▸ Material shown:
---*---
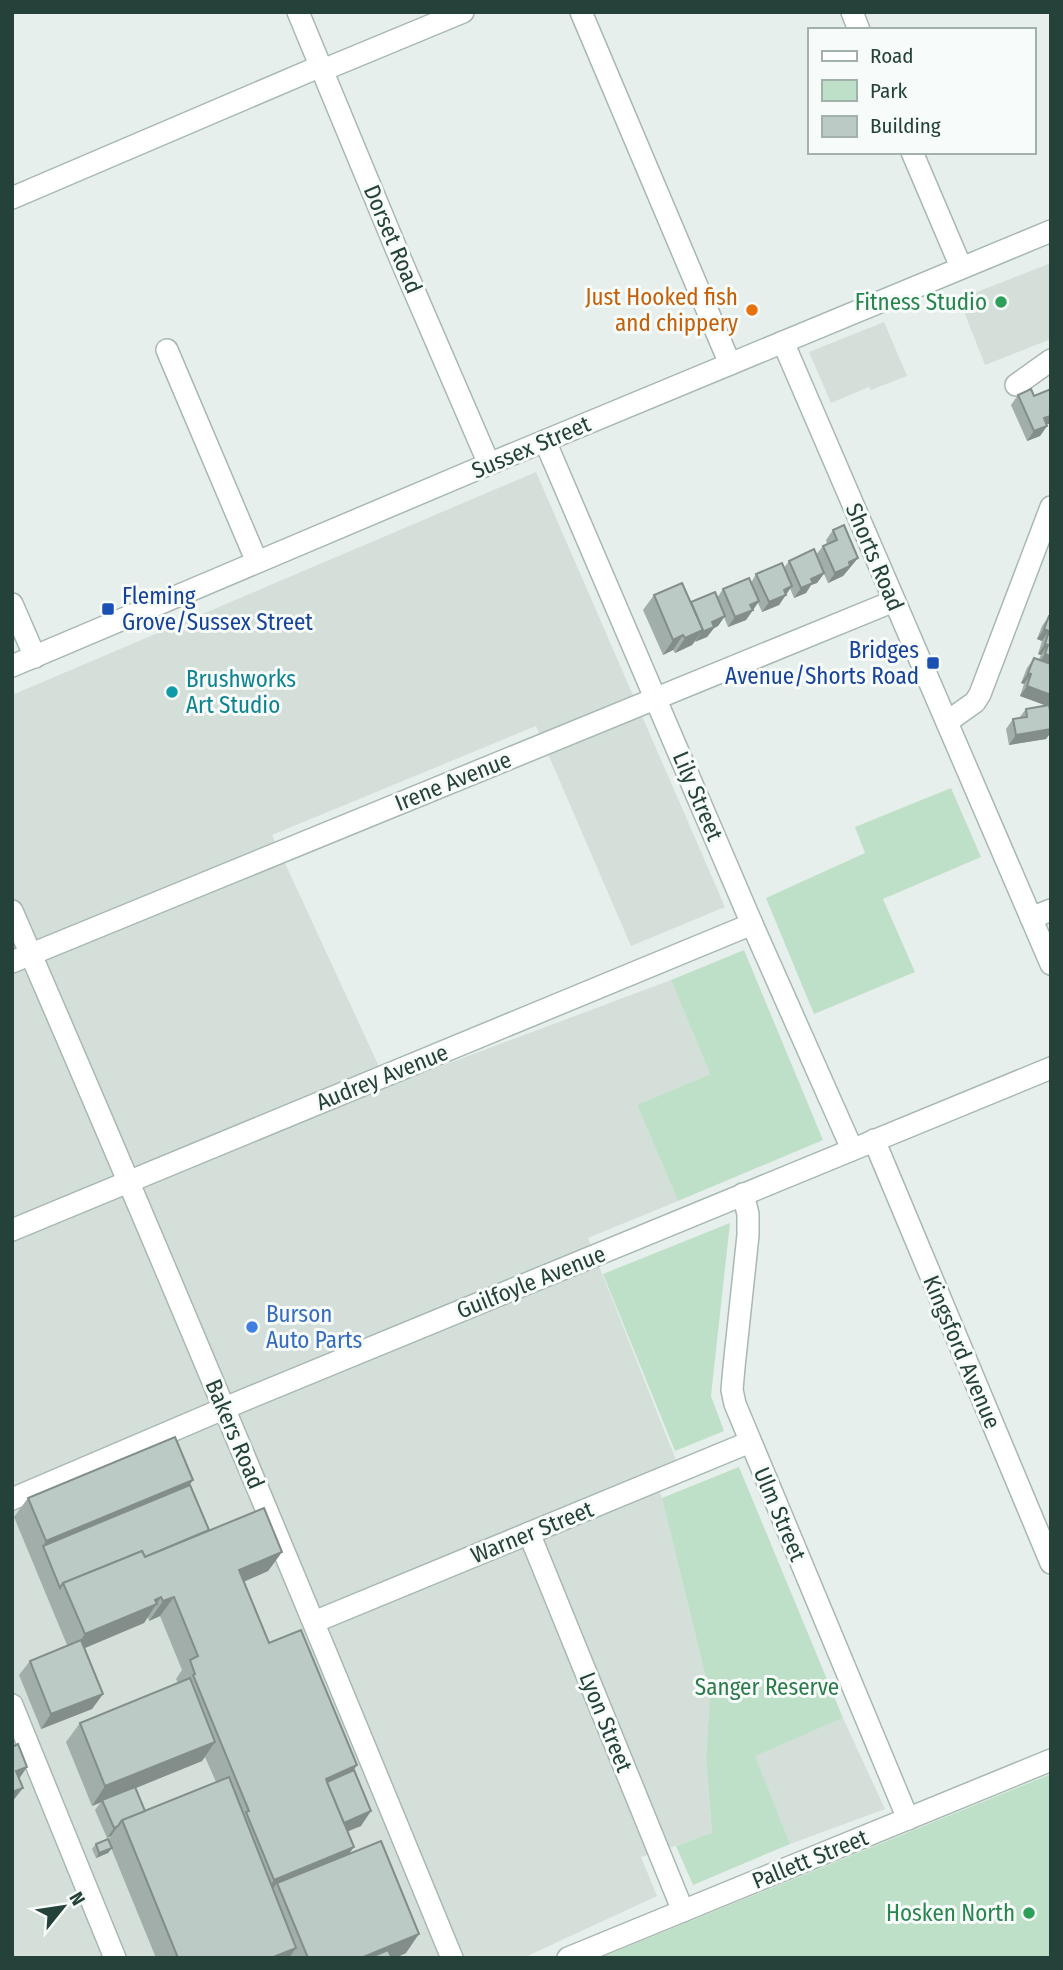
<svg xmlns="http://www.w3.org/2000/svg" width="1063" height="1970" font-family="'Fira Sans Condensed',sans-serif">
  <style>
    .built { fill: #d4dfda }
    .green { fill: #bfe0c8 }
    .lines { fill: none; stroke-linecap: round; stroke-linejoin: round }
    .minor-casing { stroke: #a8b8b2; stroke-width: 24 }
    .minor { stroke: #fff; stroke-width: 21 }
    .wall { fill: #a1aea9; fill-rule: evenodd }
    .shaded-wall { fill: #838d89 }
    .building { fill: #bbcac4; stroke: #838d89; stroke-width: 2 }
    .leisure-dot { fill: #2e9e5b; stroke: #f7fbf9; stroke-width: 2.5 }
    .food-dot { fill: #e8710a; stroke: #f7fbf9; stroke-width: 2.5 }
    .transit-dot { fill: #1a4fb4; stroke: #f7fbf9; stroke-width: 2.5 }
    .culture-dot { fill: #0f9aa8; stroke: #f7fbf9; stroke-width: 2.5 }
    .shop-dot { fill: #3f7fe0; stroke: #f7fbf9; stroke-width: 2.5 }
    .labels { text-anchor: middle; stroke-width: 6; stroke-linejoin: round; paint-order: stroke }
    .street-label { font-size: 23px; fill: #24423a; stroke: #f7fbf9 }
    .food-label { font-size: 23px; fill: #c56008; stroke: #f7fbf9; text-anchor: end }
    .leisure-label { font-size: 23px; fill: #27864d; stroke: #f7fbf9; text-anchor: end }
    .transit-label { font-size: 23px; fill: #164399; stroke: #f7fbf9; text-anchor: start }
    .culture-label { font-size: 23px; fill: #0d838f; stroke: #f7fbf9; text-anchor: start }
    .shop-label { font-size: 23px; fill: #366cbe; stroke: #f7fbf9; text-anchor: start }
    .park-label { font-size: 23px; fill: #2d7a4b; stroke: #f7fbf9 }
  </style>
  <rect width="100%" height="100%" fill="#e6efeb"/>
  <g class="built">
    <path d="M1051,263V339L985,365L959,299Z"/>
    <path d="M884,322L907,376L871,390L869,387L831,403L809,352Z"/>
    <path d="M536,472L725,907L631,946L536,726L272,835L388,1086L671,980L710,1074L637,1105L678,1201L588,1238L676,1460L652,1470L662,1498L710,1695L706,1758L712,1834L641,1857L657,1896L523,1958H12V695Z"/>
    <path d="M843,1718L885,1809L790,1844L754,1756Z"/>
  </g>
  <g class="green">
    <path d="M951,788L981,857L883,899L915,972L814,1014L766,898L865,853L855,827Z"/>
    <path d="M744,950L823,1140L678,1201L637,1105L710,1074L671,980Z"/>
    <path d="M730,1223L711,1396L724,1431L675,1451L603,1274Z"/>
    <path d="M739,1467L843,1718L755,1756L790,1844L693,1885L676,1846L712,1833L706,1758L710,1695L662,1498Z"/>
    <path d="M1051,1774V1958H600Z"/>
  </g>
  <g class="lines">
    <defs>
      <g id="minor">
        <path d="M298,12L400,258L489,464"/>
        <path d="M581,12L730,364"/>
        <path d="M852,12L859,30"/>
        <path d="M323,70L463,12"/>
        <path d="M912,152L961,267"/>
        <path d="M12,198L321,66"/>
        <path d="M783,342L1051,964"/>
        <path d="M167,350L257,562"/>
        <path d="M1016,385L1051,360"/>
        <path d="M545,441L752,924L852,1149"/>
        <path d="M12,604L35,657"/>
        <path d="M12,666L489,464L1051,231"/>
        <path d="M947,722L975,702L980,694L1051,507"/>
        <path d="M12,911C163,1258 308,1608 452,1958"/>
        <path d="M1031,918L1051,910"/>
        <path d="M12,962L894,601"/>
        <path d="M874,1140L1051,1563"/>
        <path d="M743,1194L748,1214V1235L734,1367L732,1390L735,1404L908,1819"/>
        <path d="M12,1230L752,924"/>
        <path d="M12,1499L244,1400L1051,1068"/>
        <path d="M529,1533L683,1911"/>
        <path d="M314,1622L750,1442"/>
        <path d="M12,1705L115,1958"/>
        <path d="M568,1958L1051,1760"/>
      </g>
    </defs>
    <use href="#minor" class="minor-casing"/>
    <use href="#minor" class="minor"/>
  </g>
  <g class="wall">
    <path d="M1018,395L1047,426L1040,436L1027,441L1011,405Z"/>
    <path d="M833,530L858,558L843,576L828,583L824,574L817,583L811,585L806,593L794,598L790,588L779,605L762,612L758,603L746,620L728,627L724,617L718,626L714,628L707,637L695,641L692,645L675,653L673,650L663,655L643,610L654,595L691,602L717,598L723,589L751,583L756,574L784,568L789,561L816,555L823,546L827,544L826,540Z"/>
    <path d="M1049,616L1051,701L1048,705L1051,715V732L1046,739L1009,745L1006,729L1013,719L1019,718L1026,709L1046,705L1020,696L1024,684L1021,683L1027,668L1034,658L1039,659L1041,655L1038,654L1042,641L1037,639L1042,626Z"/>
    <path d="M190,1485L209,1530L282,1552L268,1571L243,1582L269,1643L354,1770L361,1826L348,1831L349,1854L406,1953L395,1958H156L111,1848L108,1853L96,1858L92,1849L96,1844L108,1840L111,1836L107,1838L95,1810L101,1802L92,1806L66,1742L80,1723L178,1683L176,1679L182,1670L160,1616L149,1621L148,1617L144,1623L84,1648L103,1694L92,1709L41,1729L19,1675L30,1661L67,1645L14,1517L28,1498ZM205,1757L216,1782L145,1811L135,1788L202,1761Z"/>
  </g>
  <g class="shaded-wall">
    <path d="M1051,416V423L1037,428L1044,418Z"/>
    <path d="M1047,426L1040,436L1027,441L1034,431Z"/>
    <path d="M858,558L843,576L828,583L835,573L849,562Z"/>
    <path d="M824,573L817,583L811,585L806,593L794,598L801,588L811,579Z"/>
    <path d="M792,586L779,605L762,612L769,602L784,590Z"/>
    <path d="M759,601L746,620L728,627L735,617L750,605Z"/>
    <path d="M725,616L718,626L714,628L707,637L695,642L702,632L712,622Z"/>
    <path d="M1044,629L1049,631L1042,641L1037,639Z"/>
    <path d="M703,630L692,645L675,653L685,638Z"/>
    <path d="M683,635L673,650L663,655L673,640Z"/>
    <path d="M1045,644L1048,645L1041,655L1038,654Z"/>
    <path d="M1045,654L1051,656V668L1038,664Z"/>
    <path d="M1028,673L1031,674L1024,684L1021,683Z"/>
    <path d="M1027,686L1051,695V701L1047,706L1020,696Z"/>
    <path d="M1051,729V732L1046,739L1009,745L1016,735Z"/>
    <path d="M193,1480L180,1499L43,1546L46,1541Z"/>
    <path d="M282,1552L268,1571L225,1590L239,1570Z"/>
    <path d="M161,1597L144,1623L71,1654L85,1634Z"/>
    <path d="M174,1597L160,1616L149,1621L163,1601Z"/>
    <path d="M103,1694L92,1709L41,1729L51,1714Z"/>
    <path d="M215,1742L202,1761L92,1806L105,1786Z"/>
    <path d="M357,1765L344,1785L326,1792V1779Z"/>
    <path d="M27,1767L17,1782L16,1771Z"/>
    <path d="M23,1788L12,1802V1792Z"/>
    <path d="M371,1811L361,1826L329,1839L339,1824Z"/>
    <path d="M118,1826L111,1836L107,1838L114,1828Z"/>
    <path d="M354,1847L340,1866L277,1883L267,1897L261,1900L274,1880Z"/>
    <path d="M112,1848L108,1853L96,1858L99,1853Z"/>
    <path d="M419,1934L406,1953L395,1958H361Z"/>
    <path d="M296,1948L289,1958H271Z"/>
  </g>
  <g class="building">
    <path d="M1031,389L1034,396L1051,389V416L1044,418L1047,426L1034,431L1018,395Z"/>
    <path d="M844,525L858,558L849,562L850,566L835,573L823,546L837,540L833,530Z"/>
    <path d="M814,549L824,573L811,579L813,583L801,588L789,561Z"/>
    <path d="M782,563L792,586L784,590L786,595L769,602L756,574Z"/>
    <path d="M749,578L759,601L750,605L753,610L735,617L723,589Z"/>
    <path d="M682,583L703,630L685,638L683,635L673,640L654,595Z"/>
    <path d="M715,592L725,616L712,622L714,627L702,632L701,631L703,630L691,602Z"/>
    <path d="M1049,616H1051V656L1045,654L1048,645L1045,644L1049,631L1044,629Z"/>
    <path d="M1034,658L1051,664V695L1027,686L1031,674L1028,673Z"/>
    <path d="M1049,705L1051,715V729L1016,735L1013,719L1027,717L1026,709Z"/>
    <path d="M175,1437L193,1480L46,1541L28,1498Z"/>
    <path d="M190,1485L209,1530L145,1557L142,1551L63,1583L60,1588L43,1546Z"/>
    <path d="M264,1508L282,1552L239,1570L269,1643L301,1630L357,1765L326,1779L354,1847L274,1880L246,1812L249,1811L193,1675L195,1674L190,1660L198,1656L174,1597L163,1601L161,1597L155,1600L157,1604L85,1634L63,1583L142,1551L145,1557Z"/>
    <path d="M81,1640L103,1694L51,1714L30,1661Z"/>
    <path d="M190,1678L215,1742L105,1786L80,1723Z"/>
    <path d="M18,1744L27,1767L16,1771L23,1788L12,1792V1747Z"/>
    <path d="M354,1770L371,1811L344,1823L327,1782Z"/>
    <path d="M229,1777L296,1948L271,1958H178L122,1820Z"/>
    <path d="M135,1787L145,1811L122,1820L118,1826L114,1828L102,1800Z"/>
    <path d="M108,1839L112,1848L99,1853L96,1844Z"/>
    <path d="M381,1841L419,1934L361,1958H308L277,1883Z"/>
    <path d="M388,1950L392,1958H369Z"/>
  </g>
  <g class="leisure-dot">
    <circle cx="1001" cy="302" r="7"/>
    <circle cx="1029" cy="1913" r="7"/>
  </g>
  <circle class="food-dot" cx="752" cy="310" r="7"/>
  <g class="transit-dot">
    <rect x="101" y="602" width="14" height="14" rx="3.5"/>
    <rect x="926" y="656" width="14" height="14" rx="3.5"/>
  </g>
  <circle class="culture-dot" cx="172" cy="692" r="7"/>
  <circle class="shop-dot" cx="252" cy="1327" r="7"/>
  <g class="labels">
    <g class="street-label">
      <text transform="translate(393 239) rotate(67)" y="8">Dorset Road</text>
      <text transform="translate(531 447) rotate(-23)" y="8">Sussex Street</text>
      <text transform="translate(875 557) rotate(67)" y="8">Shorts Road</text>
      <text transform="translate(453 781) rotate(-22)" y="8">Irene Avenue</text>
      <text transform="translate(698 796) rotate(67)" y="8">Lily Street</text>
      <text transform="translate(382 1077) rotate(-22)" y="8">Audrey Avenue</text>
      <text transform="translate(531 1282) rotate(-22)" y="8">Guilfoyle Avenue</text>
      <text transform="translate(962 1352) rotate(67)" y="8">Kingsford Avenue</text>
      <text transform="translate(235 1434) rotate(67)" y="8">Bakers Road</text>
      <text transform="translate(780 1514) rotate(67)" y="8">Ulm Street</text>
      <text transform="translate(532 1532) rotate(-22)" y="8">Warner Street</text>
      <text transform="translate(606 1722) rotate(68)" y="8">Lyon Street</text>
      <text transform="translate(810 1859) rotate(-22)" y="8">Pallett Street</text>
    </g>
    <g class="food-label">
      <text x="738" y="305">Just Hooked fish<tspan x="738" dy="26">and chippery</tspan></text>
    </g>
    <g class="leisure-label">
      <text x="987" y="310">Fitness Studio</text>
      <text x="1015" y="1921">Hosken North</text>
    </g>
    <g class="transit-label">
      <text x="122" y="604">Fleming<tspan x="122" dy="26">Grove/Sussex Street</tspan></text>
      <text x="919" y="658" text-anchor="end">Bridges<tspan x="919" dy="26">Avenue/Shorts Road</tspan></text>
    </g>
    <g class="culture-label">
      <text x="186" y="687">Brushworks<tspan x="186" dy="26">Art Studio</tspan></text>
    </g>
    <g class="shop-label">
      <text x="266" y="1322">Burson<tspan x="266" dy="26">Auto Parts</tspan></text>
    </g>
    <g class="park-label">
      <text x="767" y="1695">Sanger Reserve</text>
    </g>
  </g>
  <rect width="1063" height="1970" fill="none" stroke="#24423a" stroke-width="28"/>
  <rect x="808" y="28" width="228" height="126" fill="#f7fbf9" stroke="#a3b1ad" stroke-width="2"/>
  <rect x="822" y="51" width="35" height="10" fill="#ffffff" stroke="#a3b1ad" stroke-width="2"/>
  <text x="870" y="63" font-size="21" fill="#24423a">Road</text>
  <rect x="822" y="80" width="35" height="21" fill="#bfe0c8" stroke="#a3b1ad" stroke-width="2"/>
  <text x="870" y="98" font-size="21" fill="#24423a">Park</text>
  <rect x="822" y="116" width="35" height="21" fill="#bbcac4" stroke="#a3b1ad" stroke-width="2"/>
  <text x="870" y="133" font-size="21" fill="#24423a">Building</text>
  <g transform="translate(63 1907) rotate(60)" stroke="#f7fbf9" stroke-width="5" paint-order="stroke">
  <path d="M0-5L12 26L0 18L-12 26Z" fill="#24423a"/>
  <text y="-10" font-size="19" font-weight="bold" text-anchor="middle" fill="#24423a">N</text>
  </g>
</svg>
---*---
▸ Work instructions: What is wanted is the number of lines holding "food" in the entries. Nothing else should be given.

▸ Output: 4